# [EXTRACT TO READ]
--- --- ---

Merge branch 'main' of https://github.com/deepbeepmeep/Wan2GP

2025-11-04 14:16:57 +00:00 · 2025-06-13 18:41:37 +02:00 · 2025-06-13 18:41:37 +02:00 · 24bb01cae3
commit 24bb01cae3
parent 73cf4e43c3 e3a1ed8f8d
3 changed files with 362 additions and 39 deletions
--- a/requirements.txt
+++ b/requirements.txt
@ -34,4 +34,6 @@ loguru
 sentencepiece
 av
 opencv-python
+pygame>=2.1.0
+sounddevice>=0.4.0
 # rembg==2.0.65
--- a/wan/utils/notification_sound.py
+++ b/wan/utils/notification_sound.py
@ -0,0 +1,261 @@
+"""Add commentMore actions
+Notification sounds for Wan2GP video generation application
+Pure Python audio notification system with multiple backend support
+"""
+
+import os
+import sys
+import threading
+import time
+import numpy as np
+
+
+def generate_notification_beep(volume=50, sample_rate=44100):
+    """Generate pleasant C major chord notification sound"""
+    if volume == 0:
+        return np.array([])
+    
+    volume = max(0, min(100, volume))
+    
+    # Volume curve mapping: 25%->50%, 50%->75%, 75%->100%, 100%->105%
+    if volume <= 25:
+        volume_mapped = (volume / 25.0) * 0.5
+    elif volume <= 50:
+        volume_mapped = 0.5 + ((volume - 25) / 25.0) * 0.25
+    elif volume <= 75:
+        volume_mapped = 0.75 + ((volume - 50) / 25.0) * 0.25
+    else:
+        volume_mapped = 1.0 + ((volume - 75) / 25.0) * 0.05  # Only 5% boost instead of 15%
+    
+    volume = volume_mapped
+    
+    # C major chord frequencies
+    freq_c = 261.63  # C4
+    freq_e = 329.63  # E4  
+    freq_g = 392.00  # G4
+    
+    duration = 0.8
+    t = np.linspace(0, duration, int(sample_rate * duration), False)
+    
+    # Generate chord components
+    wave_c = np.sin(freq_c * 2 * np.pi * t) * 0.4
+    wave_e = np.sin(freq_e * 2 * np.pi * t) * 0.3
+    wave_g = np.sin(freq_g * 2 * np.pi * t) * 0.2
+    
+    wave = wave_c + wave_e + wave_g
+    
+    # Prevent clipping
+    max_amplitude = np.max(np.abs(wave))
+    if max_amplitude > 0:
+        wave = wave / max_amplitude * 0.8
+    
+    # ADSR envelope
+    def apply_adsr_envelope(wave_data):
+        length = len(wave_data)
+        attack_time = int(0.2 * length)
+        decay_time = int(0.1 * length)
+        release_time = int(0.5 * length)
+        
+        envelope = np.ones(length)
+        
+        if attack_time > 0:
+            envelope[:attack_time] = np.power(np.linspace(0, 1, attack_time), 3)
+        
+        if decay_time > 0:
+            start_idx = attack_time
+            end_idx = attack_time + decay_time
+            envelope[start_idx:end_idx] = np.linspace(1, 0.85, decay_time)
+        
+        if release_time > 0:
+            start_idx = length - release_time
+            envelope[start_idx:] = 0.85 * np.exp(-4 * np.linspace(0, 1, release_time))
+        
+        return wave_data * envelope
+    
+    wave = apply_adsr_envelope(wave)

--- --- ---

# [WHAT THIS TASK INVOLVES]
Continue the commit diff for the Wan2GP notification sound module, writing the code that follows its final line.

--- --- ---

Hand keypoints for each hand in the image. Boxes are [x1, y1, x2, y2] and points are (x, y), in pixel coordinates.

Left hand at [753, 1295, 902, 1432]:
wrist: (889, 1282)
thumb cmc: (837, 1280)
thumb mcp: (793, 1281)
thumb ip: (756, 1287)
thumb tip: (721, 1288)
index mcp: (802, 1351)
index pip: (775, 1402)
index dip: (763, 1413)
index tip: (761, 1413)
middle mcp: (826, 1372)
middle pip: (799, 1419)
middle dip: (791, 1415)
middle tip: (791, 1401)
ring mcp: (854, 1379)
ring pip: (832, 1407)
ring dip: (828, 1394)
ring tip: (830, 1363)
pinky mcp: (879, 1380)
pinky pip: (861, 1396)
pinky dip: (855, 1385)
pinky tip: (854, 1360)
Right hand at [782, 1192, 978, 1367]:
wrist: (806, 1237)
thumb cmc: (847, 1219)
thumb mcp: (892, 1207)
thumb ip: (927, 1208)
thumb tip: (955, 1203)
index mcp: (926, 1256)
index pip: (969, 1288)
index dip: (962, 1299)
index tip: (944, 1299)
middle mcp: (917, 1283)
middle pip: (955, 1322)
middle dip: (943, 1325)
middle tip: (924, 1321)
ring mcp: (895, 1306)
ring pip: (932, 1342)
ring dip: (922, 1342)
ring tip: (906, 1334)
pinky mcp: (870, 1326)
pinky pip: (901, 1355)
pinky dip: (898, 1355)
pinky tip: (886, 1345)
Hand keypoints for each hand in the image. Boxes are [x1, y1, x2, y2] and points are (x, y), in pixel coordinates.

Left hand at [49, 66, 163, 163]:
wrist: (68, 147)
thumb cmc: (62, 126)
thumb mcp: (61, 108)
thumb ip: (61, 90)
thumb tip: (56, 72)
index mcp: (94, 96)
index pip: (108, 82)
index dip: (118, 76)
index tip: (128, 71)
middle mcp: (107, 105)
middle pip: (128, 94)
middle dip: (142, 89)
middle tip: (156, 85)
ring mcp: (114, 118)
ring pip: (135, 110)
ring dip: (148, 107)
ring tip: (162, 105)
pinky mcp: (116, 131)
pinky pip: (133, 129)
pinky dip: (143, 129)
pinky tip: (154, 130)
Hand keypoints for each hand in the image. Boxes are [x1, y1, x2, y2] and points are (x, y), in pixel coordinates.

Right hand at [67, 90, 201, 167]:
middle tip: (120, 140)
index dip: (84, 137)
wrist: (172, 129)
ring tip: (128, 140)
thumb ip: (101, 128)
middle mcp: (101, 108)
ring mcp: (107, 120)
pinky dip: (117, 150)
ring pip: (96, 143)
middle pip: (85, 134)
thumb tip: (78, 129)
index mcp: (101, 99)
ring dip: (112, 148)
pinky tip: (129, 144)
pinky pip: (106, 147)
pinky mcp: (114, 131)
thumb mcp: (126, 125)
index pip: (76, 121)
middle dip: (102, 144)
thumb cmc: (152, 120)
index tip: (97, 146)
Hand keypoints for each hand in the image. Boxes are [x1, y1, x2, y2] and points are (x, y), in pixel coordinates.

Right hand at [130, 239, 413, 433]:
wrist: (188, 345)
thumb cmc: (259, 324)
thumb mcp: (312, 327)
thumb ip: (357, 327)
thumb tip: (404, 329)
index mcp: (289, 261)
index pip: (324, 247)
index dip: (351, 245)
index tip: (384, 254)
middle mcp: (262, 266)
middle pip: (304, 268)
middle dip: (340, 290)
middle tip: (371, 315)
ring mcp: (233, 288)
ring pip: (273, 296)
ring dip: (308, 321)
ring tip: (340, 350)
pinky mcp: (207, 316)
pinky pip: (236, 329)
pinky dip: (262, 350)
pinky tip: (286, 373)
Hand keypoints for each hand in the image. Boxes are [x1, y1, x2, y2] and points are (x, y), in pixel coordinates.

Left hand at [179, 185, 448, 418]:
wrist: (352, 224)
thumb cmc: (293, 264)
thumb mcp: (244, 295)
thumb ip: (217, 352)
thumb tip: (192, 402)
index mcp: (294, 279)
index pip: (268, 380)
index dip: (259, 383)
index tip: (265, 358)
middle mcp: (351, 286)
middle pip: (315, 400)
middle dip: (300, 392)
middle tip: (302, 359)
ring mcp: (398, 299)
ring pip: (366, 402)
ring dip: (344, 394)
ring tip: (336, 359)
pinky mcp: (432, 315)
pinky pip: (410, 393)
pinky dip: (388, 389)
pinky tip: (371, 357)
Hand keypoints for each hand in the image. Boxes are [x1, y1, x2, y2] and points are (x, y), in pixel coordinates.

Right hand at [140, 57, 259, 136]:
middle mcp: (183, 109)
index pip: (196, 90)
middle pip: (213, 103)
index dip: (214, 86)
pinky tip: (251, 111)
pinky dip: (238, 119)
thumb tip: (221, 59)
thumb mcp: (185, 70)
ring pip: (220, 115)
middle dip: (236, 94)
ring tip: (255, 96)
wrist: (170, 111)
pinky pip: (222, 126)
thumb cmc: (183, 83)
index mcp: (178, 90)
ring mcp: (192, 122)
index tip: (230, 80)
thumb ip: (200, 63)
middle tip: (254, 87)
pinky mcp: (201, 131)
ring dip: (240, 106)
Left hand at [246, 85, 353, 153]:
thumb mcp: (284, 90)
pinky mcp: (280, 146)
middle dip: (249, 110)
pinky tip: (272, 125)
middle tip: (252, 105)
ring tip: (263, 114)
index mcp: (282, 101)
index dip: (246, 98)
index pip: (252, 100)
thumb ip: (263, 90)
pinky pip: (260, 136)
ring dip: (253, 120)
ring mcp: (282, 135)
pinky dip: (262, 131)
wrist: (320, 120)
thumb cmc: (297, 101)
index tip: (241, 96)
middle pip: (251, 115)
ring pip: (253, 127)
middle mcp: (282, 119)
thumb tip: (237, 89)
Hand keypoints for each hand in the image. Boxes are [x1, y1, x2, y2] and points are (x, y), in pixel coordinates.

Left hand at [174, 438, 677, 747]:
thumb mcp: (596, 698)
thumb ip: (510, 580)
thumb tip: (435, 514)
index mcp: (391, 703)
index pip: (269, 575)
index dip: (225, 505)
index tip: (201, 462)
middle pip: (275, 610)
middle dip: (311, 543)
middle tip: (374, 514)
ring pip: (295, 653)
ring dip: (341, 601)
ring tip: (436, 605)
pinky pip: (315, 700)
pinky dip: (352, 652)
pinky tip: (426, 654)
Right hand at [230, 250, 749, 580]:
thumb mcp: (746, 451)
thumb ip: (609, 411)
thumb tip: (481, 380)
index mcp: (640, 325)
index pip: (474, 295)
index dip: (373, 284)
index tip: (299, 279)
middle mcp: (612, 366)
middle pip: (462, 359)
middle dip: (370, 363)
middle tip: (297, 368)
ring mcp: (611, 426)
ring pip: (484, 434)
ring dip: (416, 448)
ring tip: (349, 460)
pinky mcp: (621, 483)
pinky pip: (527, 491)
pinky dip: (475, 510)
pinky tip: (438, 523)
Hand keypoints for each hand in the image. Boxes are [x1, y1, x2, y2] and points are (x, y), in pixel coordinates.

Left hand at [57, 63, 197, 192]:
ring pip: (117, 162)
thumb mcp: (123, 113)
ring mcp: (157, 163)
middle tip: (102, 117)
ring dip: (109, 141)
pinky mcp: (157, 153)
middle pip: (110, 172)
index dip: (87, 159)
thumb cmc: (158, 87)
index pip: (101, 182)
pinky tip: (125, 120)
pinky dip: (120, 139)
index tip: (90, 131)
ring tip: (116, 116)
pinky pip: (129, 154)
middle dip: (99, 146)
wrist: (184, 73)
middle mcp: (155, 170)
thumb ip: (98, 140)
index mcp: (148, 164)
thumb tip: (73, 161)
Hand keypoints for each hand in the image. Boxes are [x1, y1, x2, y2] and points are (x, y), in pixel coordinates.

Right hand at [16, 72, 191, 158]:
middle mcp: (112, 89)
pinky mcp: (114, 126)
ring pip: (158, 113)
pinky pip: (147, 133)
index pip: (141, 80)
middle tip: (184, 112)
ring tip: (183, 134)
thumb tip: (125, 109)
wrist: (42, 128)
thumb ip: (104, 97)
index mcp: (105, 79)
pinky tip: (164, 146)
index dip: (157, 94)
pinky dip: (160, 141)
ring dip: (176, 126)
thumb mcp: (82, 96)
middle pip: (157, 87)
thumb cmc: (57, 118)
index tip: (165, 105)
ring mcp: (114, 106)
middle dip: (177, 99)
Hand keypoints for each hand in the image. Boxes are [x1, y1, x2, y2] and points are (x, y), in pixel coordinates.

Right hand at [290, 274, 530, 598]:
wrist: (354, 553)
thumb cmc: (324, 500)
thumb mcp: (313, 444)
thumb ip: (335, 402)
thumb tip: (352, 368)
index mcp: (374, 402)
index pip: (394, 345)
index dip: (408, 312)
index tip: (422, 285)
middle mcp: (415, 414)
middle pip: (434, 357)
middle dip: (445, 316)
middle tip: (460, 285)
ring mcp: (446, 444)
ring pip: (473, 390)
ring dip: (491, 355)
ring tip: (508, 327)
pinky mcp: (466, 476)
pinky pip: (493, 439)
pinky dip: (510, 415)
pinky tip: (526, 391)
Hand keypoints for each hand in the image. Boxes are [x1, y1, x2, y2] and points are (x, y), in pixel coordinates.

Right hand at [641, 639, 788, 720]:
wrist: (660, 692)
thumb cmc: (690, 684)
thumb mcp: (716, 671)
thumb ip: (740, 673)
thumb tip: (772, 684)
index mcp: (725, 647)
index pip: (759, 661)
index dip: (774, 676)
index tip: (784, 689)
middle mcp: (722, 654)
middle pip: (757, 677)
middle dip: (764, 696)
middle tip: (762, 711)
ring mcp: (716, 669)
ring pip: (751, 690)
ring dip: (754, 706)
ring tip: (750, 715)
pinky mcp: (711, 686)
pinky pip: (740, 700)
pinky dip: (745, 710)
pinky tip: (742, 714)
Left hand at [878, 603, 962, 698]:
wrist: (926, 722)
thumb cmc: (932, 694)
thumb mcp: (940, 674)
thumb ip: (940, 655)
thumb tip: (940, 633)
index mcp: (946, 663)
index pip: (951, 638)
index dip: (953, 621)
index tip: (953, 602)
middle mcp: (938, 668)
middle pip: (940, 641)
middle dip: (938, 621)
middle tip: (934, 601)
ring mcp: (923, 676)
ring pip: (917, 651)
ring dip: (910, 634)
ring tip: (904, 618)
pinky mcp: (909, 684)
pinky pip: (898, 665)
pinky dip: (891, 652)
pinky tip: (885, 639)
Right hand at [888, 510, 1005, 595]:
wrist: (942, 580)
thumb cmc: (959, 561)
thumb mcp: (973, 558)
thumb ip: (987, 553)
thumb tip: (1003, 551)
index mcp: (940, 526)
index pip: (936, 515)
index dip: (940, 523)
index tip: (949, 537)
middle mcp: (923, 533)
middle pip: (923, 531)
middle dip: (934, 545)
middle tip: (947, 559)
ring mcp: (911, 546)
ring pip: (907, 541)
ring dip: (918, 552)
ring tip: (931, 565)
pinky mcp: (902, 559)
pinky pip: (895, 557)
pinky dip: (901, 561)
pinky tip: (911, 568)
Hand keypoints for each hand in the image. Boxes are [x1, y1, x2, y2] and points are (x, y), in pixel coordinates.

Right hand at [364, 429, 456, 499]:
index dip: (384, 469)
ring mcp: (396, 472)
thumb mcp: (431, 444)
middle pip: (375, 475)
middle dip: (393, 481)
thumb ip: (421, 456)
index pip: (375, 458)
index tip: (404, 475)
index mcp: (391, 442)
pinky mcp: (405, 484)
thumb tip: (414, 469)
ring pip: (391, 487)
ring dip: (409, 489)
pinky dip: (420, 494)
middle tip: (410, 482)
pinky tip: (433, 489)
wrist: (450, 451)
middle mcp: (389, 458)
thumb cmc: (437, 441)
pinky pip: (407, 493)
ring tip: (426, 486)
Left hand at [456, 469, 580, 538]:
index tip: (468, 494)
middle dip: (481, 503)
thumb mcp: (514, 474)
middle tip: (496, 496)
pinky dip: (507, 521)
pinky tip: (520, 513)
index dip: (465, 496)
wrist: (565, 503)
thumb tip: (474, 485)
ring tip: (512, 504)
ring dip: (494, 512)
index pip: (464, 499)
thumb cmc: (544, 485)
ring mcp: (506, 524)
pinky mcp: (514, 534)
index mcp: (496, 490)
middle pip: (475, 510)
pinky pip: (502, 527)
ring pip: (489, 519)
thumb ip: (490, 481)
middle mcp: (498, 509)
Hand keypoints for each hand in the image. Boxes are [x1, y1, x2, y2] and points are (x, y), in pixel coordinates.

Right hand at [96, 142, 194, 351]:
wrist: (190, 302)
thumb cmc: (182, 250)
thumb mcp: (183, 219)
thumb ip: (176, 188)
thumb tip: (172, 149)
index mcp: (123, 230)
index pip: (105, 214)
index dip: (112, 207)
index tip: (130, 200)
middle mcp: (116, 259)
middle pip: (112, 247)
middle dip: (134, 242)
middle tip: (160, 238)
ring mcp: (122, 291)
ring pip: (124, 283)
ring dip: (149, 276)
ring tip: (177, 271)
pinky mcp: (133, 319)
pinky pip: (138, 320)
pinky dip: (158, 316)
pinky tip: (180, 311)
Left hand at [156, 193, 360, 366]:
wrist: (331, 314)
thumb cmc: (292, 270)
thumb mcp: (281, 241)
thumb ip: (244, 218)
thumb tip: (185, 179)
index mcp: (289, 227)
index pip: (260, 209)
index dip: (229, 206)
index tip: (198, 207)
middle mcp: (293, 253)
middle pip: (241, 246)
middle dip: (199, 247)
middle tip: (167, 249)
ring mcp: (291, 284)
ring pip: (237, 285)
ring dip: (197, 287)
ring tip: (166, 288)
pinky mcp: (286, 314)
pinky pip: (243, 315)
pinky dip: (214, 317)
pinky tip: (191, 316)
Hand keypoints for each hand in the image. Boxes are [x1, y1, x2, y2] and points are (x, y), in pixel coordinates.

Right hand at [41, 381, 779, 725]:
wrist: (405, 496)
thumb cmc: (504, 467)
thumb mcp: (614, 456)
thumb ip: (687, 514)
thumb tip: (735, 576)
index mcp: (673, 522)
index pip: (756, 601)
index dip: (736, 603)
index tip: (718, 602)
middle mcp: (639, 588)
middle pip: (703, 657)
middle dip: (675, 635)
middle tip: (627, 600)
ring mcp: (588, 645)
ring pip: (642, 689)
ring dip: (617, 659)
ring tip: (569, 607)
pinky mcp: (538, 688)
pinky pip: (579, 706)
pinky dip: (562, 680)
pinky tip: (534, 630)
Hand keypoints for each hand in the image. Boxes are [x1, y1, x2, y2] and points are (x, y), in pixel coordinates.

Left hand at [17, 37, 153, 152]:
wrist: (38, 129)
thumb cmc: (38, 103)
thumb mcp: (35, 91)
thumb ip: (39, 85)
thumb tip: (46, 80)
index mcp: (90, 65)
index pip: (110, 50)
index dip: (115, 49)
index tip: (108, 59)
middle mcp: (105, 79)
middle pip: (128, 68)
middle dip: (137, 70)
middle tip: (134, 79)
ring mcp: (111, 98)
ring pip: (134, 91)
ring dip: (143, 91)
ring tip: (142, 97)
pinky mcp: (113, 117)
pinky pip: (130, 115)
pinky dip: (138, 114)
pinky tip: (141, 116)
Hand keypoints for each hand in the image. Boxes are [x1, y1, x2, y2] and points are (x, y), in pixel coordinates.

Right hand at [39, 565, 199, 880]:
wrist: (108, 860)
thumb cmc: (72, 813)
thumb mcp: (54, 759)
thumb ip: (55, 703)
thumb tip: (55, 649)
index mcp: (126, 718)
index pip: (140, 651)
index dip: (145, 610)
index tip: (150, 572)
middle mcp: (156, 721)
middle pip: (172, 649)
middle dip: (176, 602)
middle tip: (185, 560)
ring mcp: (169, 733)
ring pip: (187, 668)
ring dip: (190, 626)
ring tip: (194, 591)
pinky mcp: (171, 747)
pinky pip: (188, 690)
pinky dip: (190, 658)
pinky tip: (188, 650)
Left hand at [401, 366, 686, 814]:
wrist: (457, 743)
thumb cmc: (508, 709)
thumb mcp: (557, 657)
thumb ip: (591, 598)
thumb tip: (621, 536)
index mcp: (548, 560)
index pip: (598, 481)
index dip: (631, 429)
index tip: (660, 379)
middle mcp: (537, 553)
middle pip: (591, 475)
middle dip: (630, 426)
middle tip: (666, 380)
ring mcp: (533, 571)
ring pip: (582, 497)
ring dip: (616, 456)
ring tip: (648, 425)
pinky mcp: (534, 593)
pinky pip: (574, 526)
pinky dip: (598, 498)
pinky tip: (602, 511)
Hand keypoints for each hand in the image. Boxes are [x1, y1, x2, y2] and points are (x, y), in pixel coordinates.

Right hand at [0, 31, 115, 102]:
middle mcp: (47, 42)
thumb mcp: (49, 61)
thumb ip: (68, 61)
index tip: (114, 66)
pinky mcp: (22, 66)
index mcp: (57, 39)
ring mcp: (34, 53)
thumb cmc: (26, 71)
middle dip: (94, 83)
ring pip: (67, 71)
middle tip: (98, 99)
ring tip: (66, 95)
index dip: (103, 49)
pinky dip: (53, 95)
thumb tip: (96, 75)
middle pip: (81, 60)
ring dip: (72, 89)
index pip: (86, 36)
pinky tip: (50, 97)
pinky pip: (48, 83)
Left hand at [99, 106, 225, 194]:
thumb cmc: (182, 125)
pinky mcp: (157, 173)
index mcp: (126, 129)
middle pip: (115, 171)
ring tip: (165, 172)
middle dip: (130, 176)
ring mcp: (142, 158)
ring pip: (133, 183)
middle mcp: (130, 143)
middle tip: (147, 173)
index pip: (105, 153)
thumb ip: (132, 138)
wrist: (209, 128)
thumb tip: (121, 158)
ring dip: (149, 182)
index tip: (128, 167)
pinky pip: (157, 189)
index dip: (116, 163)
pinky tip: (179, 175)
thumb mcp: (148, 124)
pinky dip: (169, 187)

--- --- ---

# [RESPONSE TO THIS TASK]
+    
+    # Simple low-pass filter
+    def simple_lowpass_filter(signal, cutoff_ratio=0.8):
+        window_size = max(3, int(len(signal) * 0.001))
+        if window_size % 2 == 0:
+            window_size += 1
+        
+        kernel = np.ones(window_size) / window_size
+        padded = np.pad(signal, window_size//2, mode='edge')
+        filtered = np.convolve(padded, kernel, mode='same')
+        return filtered[window_size//2:-window_size//2]
+    
+    wave = simple_lowpass_filter(wave)
+    
+    # Add reverb effect
+    if len(wave) > sample_rate // 4:
+        delay_samples = int(0.12 * sample_rate)
+        reverb = np.zeros_like(wave)
+        reverb[delay_samples:] = wave[:-delay_samples] * 0.08
+        wave = wave + reverb
+    
+    # Apply volume first, then normalize to prevent clipping
+    wave = wave * volume * 0.5
+    
+    # Final normalization with safety margin
+    max_amplitude = np.max(np.abs(wave))
+    if max_amplitude > 0.85:  # If approaching clipping threshold
+        wave = wave / max_amplitude * 0.85  # More conservative normalization
+    
+    return wave
+
+
+def play_audio_with_pygame(audio_data, sample_rate=44100):
+    """Play audio using pygame backend"""
+    try:
+        import pygame
+        # Initialize pygame mixer only if not already initialized
+        if not pygame.mixer.get_init():
+            pygame.mixer.pre_init(frequency=sample_rate, size=-16, channels=2, buffer=1024)
+            pygame.mixer.init()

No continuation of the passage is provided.